Provided data Start Marker

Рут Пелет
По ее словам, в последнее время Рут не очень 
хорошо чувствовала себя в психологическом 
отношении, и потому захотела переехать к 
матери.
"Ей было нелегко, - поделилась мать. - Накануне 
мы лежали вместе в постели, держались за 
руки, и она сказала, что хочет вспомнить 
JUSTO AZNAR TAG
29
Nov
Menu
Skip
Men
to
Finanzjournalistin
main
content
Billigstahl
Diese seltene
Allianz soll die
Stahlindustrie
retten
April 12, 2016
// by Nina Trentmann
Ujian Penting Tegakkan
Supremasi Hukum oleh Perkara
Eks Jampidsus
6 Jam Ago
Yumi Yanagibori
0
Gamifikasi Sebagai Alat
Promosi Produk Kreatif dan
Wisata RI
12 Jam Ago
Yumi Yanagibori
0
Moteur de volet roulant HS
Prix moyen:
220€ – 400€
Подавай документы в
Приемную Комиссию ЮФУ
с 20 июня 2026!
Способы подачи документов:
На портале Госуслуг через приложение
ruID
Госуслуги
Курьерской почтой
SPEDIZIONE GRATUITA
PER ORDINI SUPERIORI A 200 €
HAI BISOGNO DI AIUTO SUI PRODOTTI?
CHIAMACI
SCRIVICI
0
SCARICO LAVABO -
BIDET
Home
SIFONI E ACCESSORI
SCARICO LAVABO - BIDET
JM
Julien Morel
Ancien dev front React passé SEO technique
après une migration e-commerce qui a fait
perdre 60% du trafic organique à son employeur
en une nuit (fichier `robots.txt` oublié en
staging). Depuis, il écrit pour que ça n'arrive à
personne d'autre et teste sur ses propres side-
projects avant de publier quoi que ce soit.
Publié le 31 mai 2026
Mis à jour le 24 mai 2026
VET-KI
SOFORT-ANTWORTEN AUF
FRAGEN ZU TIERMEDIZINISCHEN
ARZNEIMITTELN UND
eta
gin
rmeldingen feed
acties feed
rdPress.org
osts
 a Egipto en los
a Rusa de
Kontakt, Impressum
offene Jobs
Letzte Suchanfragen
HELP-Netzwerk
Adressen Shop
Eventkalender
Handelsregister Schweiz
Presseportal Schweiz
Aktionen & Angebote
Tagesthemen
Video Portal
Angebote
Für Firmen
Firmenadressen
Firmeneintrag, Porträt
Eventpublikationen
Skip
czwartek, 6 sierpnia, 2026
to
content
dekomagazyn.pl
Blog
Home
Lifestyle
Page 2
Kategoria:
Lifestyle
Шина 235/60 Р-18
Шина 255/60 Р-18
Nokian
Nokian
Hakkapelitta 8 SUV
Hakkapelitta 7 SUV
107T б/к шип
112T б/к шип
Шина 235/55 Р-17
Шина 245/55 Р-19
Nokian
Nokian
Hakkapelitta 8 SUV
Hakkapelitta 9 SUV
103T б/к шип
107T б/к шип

Provided data End Marker

# Task to complete
Beginning with the line that contains "Шина 235/60 Р-18", quote each line exactly through the last line of the entries above, and nothing beyond them.

# Finished task
Шина 235/60 Р-18
Шина 255/60 Р-18
Nokian
Nokian
Hakkapelitta 8 SUV
Hakkapelitta 7 SUV
107T б/к шип
112T б/к шип
Шина 235/55 Р-17
Шина 245/55 Р-19
Nokian
Nokian
Hakkapelitta 8 SUV
Hakkapelitta 9 SUV
103T б/к шип
107T б/к шип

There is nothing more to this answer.